Start of Block
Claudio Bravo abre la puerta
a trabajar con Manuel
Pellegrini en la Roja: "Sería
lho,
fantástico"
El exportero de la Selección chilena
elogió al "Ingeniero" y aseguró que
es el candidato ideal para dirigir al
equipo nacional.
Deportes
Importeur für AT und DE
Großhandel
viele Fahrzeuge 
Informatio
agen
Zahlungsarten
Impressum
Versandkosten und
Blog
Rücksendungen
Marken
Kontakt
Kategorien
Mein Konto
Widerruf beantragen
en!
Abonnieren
End of Block
Start of Block
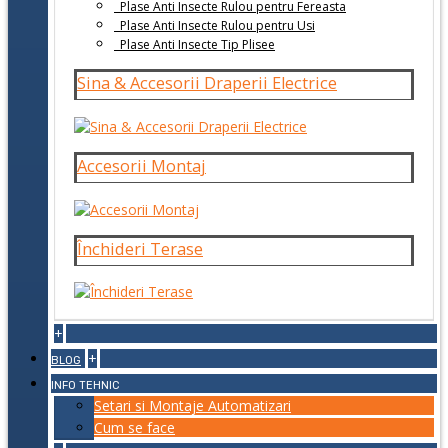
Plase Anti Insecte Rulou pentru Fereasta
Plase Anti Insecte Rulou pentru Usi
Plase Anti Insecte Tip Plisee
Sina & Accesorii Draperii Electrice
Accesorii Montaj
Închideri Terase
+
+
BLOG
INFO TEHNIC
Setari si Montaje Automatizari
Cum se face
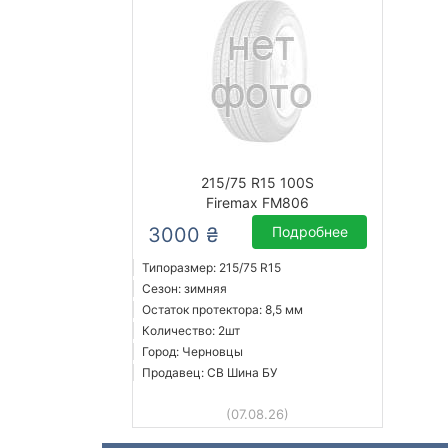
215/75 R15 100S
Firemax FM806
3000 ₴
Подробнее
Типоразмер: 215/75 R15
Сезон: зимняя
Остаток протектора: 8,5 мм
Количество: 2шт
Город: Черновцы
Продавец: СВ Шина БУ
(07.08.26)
End of Block
* **Problem details**
Reading through the records above, report each line in which the string "Insecte" is found.

* **Written answer**
Plase Anti Insecte Rulou pentru Fereasta
Plase Anti Insecte Rulou pentru Usi
Plase Anti Insecte Tip Plisee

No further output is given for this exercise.